What is your understanding of a personal style?

— I believe if you buy a garment from a big company, you kill your personality. Fast fashion ignores personality. The industry is just looking for trends and in the end, everyone is looking the same. If you have style, you can go to the flea market, buy four pieces and create something unique. Put your identity outside. You personalize what you wear. Because your character is real, the fashion industry is fake. Don’t try to be someone else. Be yourself.

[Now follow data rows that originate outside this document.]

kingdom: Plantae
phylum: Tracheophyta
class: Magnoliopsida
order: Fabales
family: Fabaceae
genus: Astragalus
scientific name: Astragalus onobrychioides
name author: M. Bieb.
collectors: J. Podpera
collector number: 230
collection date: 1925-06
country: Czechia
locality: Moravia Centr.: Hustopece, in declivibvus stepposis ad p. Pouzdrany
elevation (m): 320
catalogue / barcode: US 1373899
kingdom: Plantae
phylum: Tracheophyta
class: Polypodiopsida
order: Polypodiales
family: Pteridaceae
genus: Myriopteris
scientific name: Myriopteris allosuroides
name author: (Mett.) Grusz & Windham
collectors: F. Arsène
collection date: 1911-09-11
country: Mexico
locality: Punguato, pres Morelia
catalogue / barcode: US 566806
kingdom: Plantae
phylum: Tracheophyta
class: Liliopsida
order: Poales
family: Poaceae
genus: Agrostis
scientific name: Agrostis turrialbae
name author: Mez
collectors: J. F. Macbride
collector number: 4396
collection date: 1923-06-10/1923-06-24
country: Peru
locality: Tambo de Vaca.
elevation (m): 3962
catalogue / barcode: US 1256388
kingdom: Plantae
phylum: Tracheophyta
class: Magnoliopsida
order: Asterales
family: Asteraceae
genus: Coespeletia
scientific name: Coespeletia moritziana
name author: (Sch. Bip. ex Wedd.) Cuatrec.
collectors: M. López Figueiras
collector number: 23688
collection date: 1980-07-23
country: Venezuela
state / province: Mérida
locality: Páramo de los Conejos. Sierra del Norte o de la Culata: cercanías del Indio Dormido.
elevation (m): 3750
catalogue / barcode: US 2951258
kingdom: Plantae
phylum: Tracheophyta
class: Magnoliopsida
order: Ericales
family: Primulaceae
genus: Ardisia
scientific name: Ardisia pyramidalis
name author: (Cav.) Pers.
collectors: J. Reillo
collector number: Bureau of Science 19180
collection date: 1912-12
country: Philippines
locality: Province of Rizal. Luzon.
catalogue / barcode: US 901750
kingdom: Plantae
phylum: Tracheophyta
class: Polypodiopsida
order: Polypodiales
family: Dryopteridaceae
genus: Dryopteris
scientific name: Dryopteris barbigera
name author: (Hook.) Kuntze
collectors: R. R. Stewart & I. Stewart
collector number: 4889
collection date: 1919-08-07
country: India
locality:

Have you always been thinking like this?

— No, not really. I’ve seen both worlds, and my influences vary. I know the fashion industry very well and its mechanisms. But I also know from my past that fashion has the ability to be something different. I know about the value of quality, and that it’s important to make it with love. I have been working with my father until eleven o’clock in the night, starting at seven in the morning. And my father has always been working in the same mood, with the same passion. I could also sell my garments via an online shop. It would be so much easier and cheaper, but I don’t want to. Because I would miss the pleasure of people coming into my store, saying “Cool, nice shop. Ah, you are making a tie? And you are stitching on your own?” This is my passion. I don’t know if it is the right way, but it’s honest. Maybe uncommercial and definitely not trendy, but this is what I love to do, and for me, it’s the right way to do it. Be fair to people. Be yourself. And don’t put someone else in the corner to stitch your garment. I have seen a child in China once, totally blue in the face without a mask, scrubbing denim. I don’t want to buy pants made by children. So I try to do it my way. With respect.

Do you have any plans for the future? Where do you want to go? What will be next?

— I would like to grow my business, but I would like to stay small with a small team. And I want to surround me with people who are thinking in a different way than I do. Because that will give me input, a new vision. I don’t want to pay someone for the same vision, that I have. I know that this is a problem with big companies. If you are thinking in a different way, if you are different you are often a problem. But we are in a system that is made from few and is not made for everyone. So we have to fight. That’ s also the reason for the name of my brand, Braves & Company. Try to do your small revolution, try to do something different. Try to say, Hello, I am here, I am different.